The strongest red squares showing the count are across the top row. So when any of the other three products are classified wrongly, and particularly Vehicle loan or lease, that mistake is more likely to be mis-classified as Credit card or prepaid card. This result is not surprising as Credit card or prepaid card represents 42% – the largest proportion – of product offerings in the training data. So it presents the best option when model needs make a borderline decision. But as we saw above, in terms of proportional percentages, Vehicle loan or lease has the most false positives.

(Please note: these two sections above, Confusion Matrix I & II, should be understood as my required comments on “the expected out of sample error.” I earlier discussed my use of cross validation, and model development and selection of final model.)

Predictions on Test Data

Balancing simplicity and accuracy,select_by_one_std_err() was used earlier to determine the final model. Now, time to finalize the workflow, fit the model, and then run it to predict (classify) the test set problem_id cases.

final_wf <- finalize_workflow(run1_lasso_wf, choose_acc)

final_model <- fit(final_wf, dc_train)

results <- predict(final_model,  dc_test) 

results$problem_id <- dc_test$problem_id

results %>% 
  select(problem_id, .pred_class)  %>% 
  knitr::kable(caption ="Prediction Results on Test Data Set")

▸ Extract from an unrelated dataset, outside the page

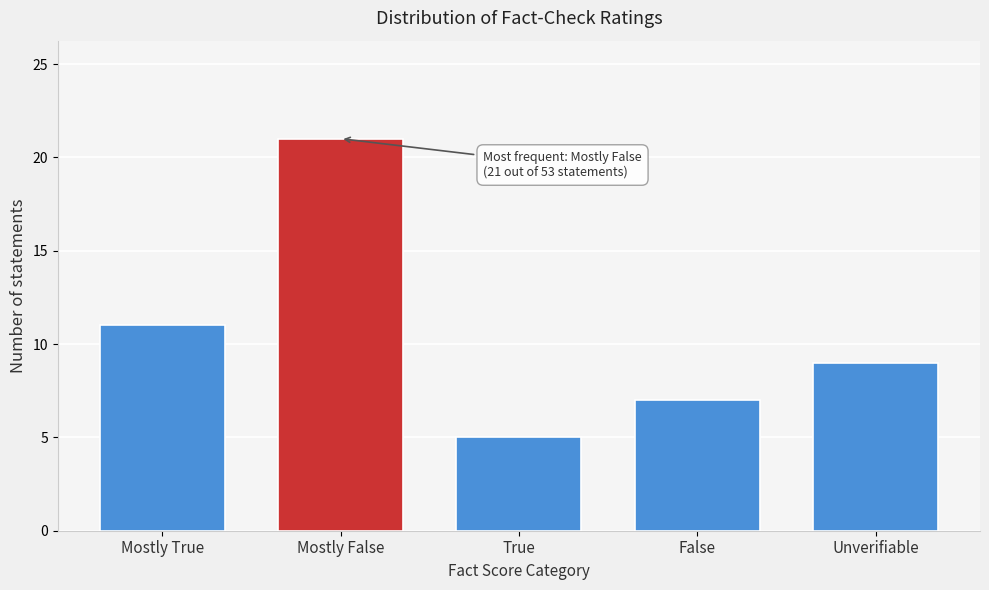

Reading left to right, extract all data points from this chart.

11	21	5	7	9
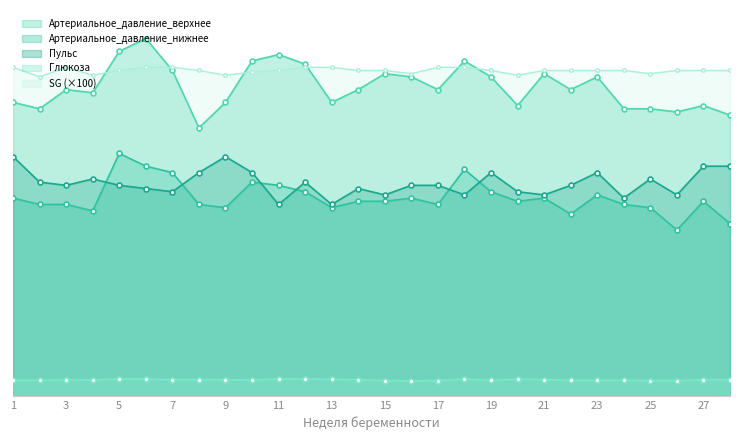

Between 23 and 20, which is larger?

23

Prediction Results on Test Data Set
problem_id	.pred_class
1	Student loan
2	Vehicle loan or lease
3	Student loan
4	Mortgage
5	Vehicle loan or lease
6	Credit card or prepaid card
7	Credit card or prepaid card
8	Credit card or prepaid card
9	Student loan
10	Credit card or prepaid card
11	Student loan
12	Mortgage
13	Vehicle loan or lease
14	Credit card or prepaid card
15	Mortgage
16	Credit card or prepaid card
17	Mortgage
18	Student loan
19	Vehicle loan or lease
20	Mortgage

And that wraps it up. From this specialization, I learned new things that I now use everything I use R. It has been an adventure! Thank you for reading. Credit to Carrie Wright, Shannon E. Ellis, Stephanie C. Hicks and Roger D. Peng for the courses and instruction.

End

Originally submitted on 15 July 2021 in partial fulfillment for the JHU Tidyverse Skills for Data Science in R specialization at Coursera. This version, with typos corrected and session information added, sent to Github on 2021-07-17 @ github.com/Thom-J-H/JHU_Tidyverse_FP.